Given material:
⁂

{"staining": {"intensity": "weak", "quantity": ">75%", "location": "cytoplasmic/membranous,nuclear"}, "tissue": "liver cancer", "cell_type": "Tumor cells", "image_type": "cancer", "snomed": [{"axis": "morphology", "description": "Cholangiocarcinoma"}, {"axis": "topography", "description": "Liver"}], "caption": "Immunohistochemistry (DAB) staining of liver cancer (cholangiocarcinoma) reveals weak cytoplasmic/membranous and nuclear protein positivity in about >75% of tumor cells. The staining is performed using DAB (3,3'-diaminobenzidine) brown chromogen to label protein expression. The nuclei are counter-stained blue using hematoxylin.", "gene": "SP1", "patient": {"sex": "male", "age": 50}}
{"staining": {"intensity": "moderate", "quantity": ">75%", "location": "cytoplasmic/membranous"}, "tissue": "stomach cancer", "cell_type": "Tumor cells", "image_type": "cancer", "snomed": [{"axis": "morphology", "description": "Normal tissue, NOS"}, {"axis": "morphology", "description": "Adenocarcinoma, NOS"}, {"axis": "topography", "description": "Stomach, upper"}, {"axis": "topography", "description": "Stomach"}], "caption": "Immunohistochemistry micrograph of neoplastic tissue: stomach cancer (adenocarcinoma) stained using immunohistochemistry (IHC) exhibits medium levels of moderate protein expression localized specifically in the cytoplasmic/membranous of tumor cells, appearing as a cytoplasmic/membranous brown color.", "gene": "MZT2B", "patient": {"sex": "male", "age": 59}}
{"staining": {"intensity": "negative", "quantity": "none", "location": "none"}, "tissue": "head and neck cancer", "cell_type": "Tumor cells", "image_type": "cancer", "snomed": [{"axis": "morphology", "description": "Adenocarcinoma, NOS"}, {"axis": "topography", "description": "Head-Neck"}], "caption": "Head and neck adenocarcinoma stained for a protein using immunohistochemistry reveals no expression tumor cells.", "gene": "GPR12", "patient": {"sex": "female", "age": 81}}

⁂

Problem to solve: Write the listing out again in full, exactly as it stands above.

Your response:
{"staining": {"intensity": "weak", "quantity": ">75%", "location": "cytoplasmic/membranous,nuclear"}, "tissue": "liver cancer", "cell_type": "Tumor cells", "image_type": "cancer", "snomed": [{"axis": "morphology", "description": "Cholangiocarcinoma"}, {"axis": "topography", "description": "Liver"}], "caption": "Immunohistochemistry (DAB) staining of liver cancer (cholangiocarcinoma) reveals weak cytoplasmic/membranous and nuclear protein positivity in about >75% of tumor cells. The staining is performed using DAB (3,3'-diaminobenzidine) brown chromogen to label protein expression. The nuclei are counter-stained blue using hematoxylin.", "gene": "SP1", "patient": {"sex": "male", "age": 50}}
{"staining": {"intensity": "moderate", "quantity": ">75%", "location": "cytoplasmic/membranous"}, "tissue": "stomach cancer", "cell_type": "Tumor cells", "image_type": "cancer", "snomed": [{"axis": "morphology", "description": "Normal tissue, NOS"}, {"axis": "morphology", "description": "Adenocarcinoma, NOS"}, {"axis": "topography", "description": "Stomach, upper"}, {"axis": "topography", "description": "Stomach"}], "caption": "Immunohistochemistry micrograph of neoplastic tissue: stomach cancer (adenocarcinoma) stained using immunohistochemistry (IHC) exhibits medium levels of moderate protein expression localized specifically in the cytoplasmic/membranous of tumor cells, appearing as a cytoplasmic/membranous brown color.", "gene": "MZT2B", "patient": {"sex": "male", "age": 59}}
{"staining": {"intensity": "negative", "quantity": "none", "location": "none"}, "tissue": "head and neck cancer", "cell_type": "Tumor cells", "image_type": "cancer", "snomed": [{"axis": "morphology", "description": "Adenocarcinoma, NOS"}, {"axis": "topography", "description": "Head-Neck"}], "caption": "Head and neck adenocarcinoma stained for a protein using immunohistochemistry reveals no expression tumor cells.", "gene": "GPR12", "patient": {"sex": "female", "age": 81}}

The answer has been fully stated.